Interesting. How big a troop commitment do you see the US making by 1952? If Dewey gets the US involved in New Guinea in a big way, that could give the Socialists their opening for the 1952 elections. (Arguing that Dewey is neglecting the pacification of the Confederate States and Canada by diverting so many troops to a pointless conflict in far off Asia.)
I see the East Irian War being a mix of the OTL Vietnam and Korea conflicts. Politically, the conflict is nowhere near as draining as the Second Indochina War and US troop numbers never approach the numbers of Vietnam, let alone Korea. This is partially because the US bombers are based in Australia and therefore less vulnerable to attack than the American bases in South Vietnam. Despite this, there is considerable pressure on Dewey to end the war in time for the 1952 elections.
The final outcome of the war is one that as with the Third Pacific War, leaves everyone unhappy. The Australians are forced to ease off on New Guinea, with the big highland tribes being given autonomy similar to the princely states of the old Raj. Meanwhile, Japan has failed to install a client in the south-east of the island but the really hard line militarists have been killed off and partially discredited. For the United States, the war has contained the Japanese but there are at least half-credible rumors that German officials in the north were not particularly vigilant in stopping the rebels trafficking arms through German territory.
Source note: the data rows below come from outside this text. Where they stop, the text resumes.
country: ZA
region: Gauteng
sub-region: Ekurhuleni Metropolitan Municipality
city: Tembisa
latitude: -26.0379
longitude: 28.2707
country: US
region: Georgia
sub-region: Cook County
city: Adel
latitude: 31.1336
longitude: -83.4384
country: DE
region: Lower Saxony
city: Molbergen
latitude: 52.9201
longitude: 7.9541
*I'm going to suggest that the latter four are going to have an even bigger impact than Hiroshima and Nagasaki in the west simply because they feel so much more immediate, particularly Paris...
---
Preparedness Begets Paranoia
by William Cross, printed in
The Philadelphia Inquirer, May 20th 1947
Or such is the conclusion must draw from Chancellor Goerdeler's recent speech to Reichstag. Only two months in office, Chancellor Goerdeler has already proven himself to be a more entertaining presence than either Mr. Bruning or Mr. Papen, although hardly a positive influence on the peace of the world.
Rising in front of a Reichstag packed with his lackies in the DVP and coalition partners in the Right-Centre Party, Chancellor Goerdeler warned of the threat of "renewed, economic, encirclement of Germany by certain powers". As part of this nefarious conspiracy, the Chancellor cited recent efforts by unnamed powers to "mislead the peoples of Britain, France, and Russia, into supporting political movements not in their national interest." The speech went on to list the dire consequences that awaited anyone who tried to restore the Entente's encirclement of Germany.
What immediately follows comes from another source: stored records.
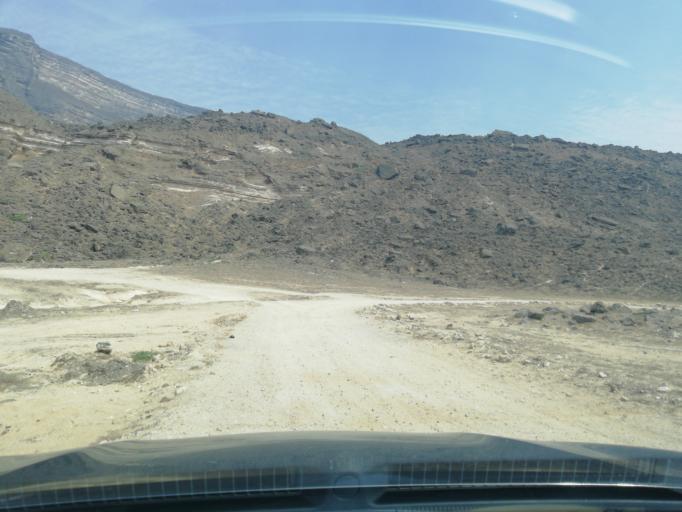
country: OM
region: Zufar
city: Salalah
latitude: 16.8164
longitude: 53.6900
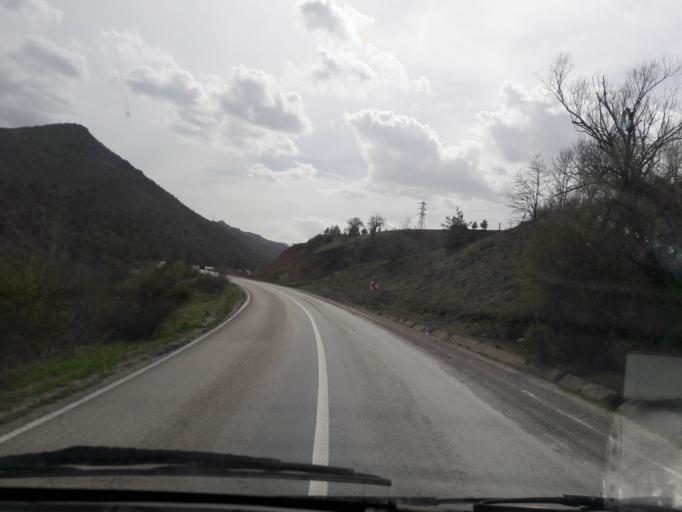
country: TR
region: Gumushane
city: Kale
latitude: 40.3498
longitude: 39.5523
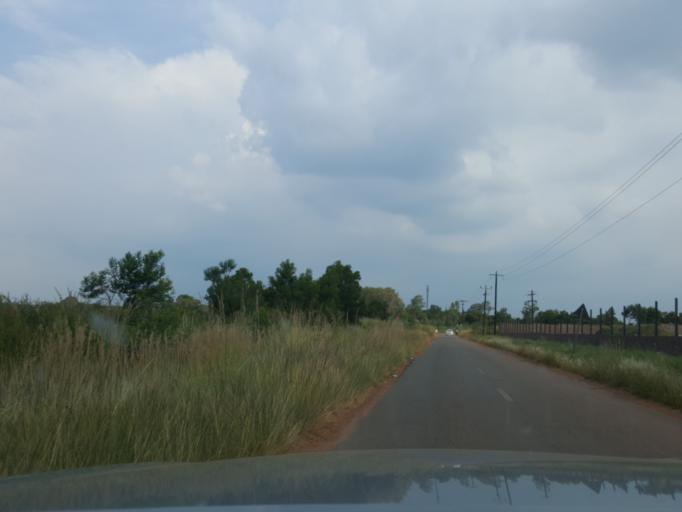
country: ZA
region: Gauteng
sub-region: City of Tshwane Metropolitan Municipality
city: Centurion
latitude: -25.8612
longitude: 28.3276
Perhaps the Chancellor views the great American public as feeble minded but this reporter feels as though he greatly underestimates us. It is clear that the new German government would rather keep the peoples of Europe in a state of bare survival while it wastes time and money propping up its out-dated colonial empire. In contrast, the American people have chosen to send aid to the devastated lands of Europe, even as we attempt to reconstruct our own nation and contain the Japanese dragon in the Far East. If Germany is unwilling to take steps to establish new societies in its defeated enemies, then perhaps it deserves encirclement.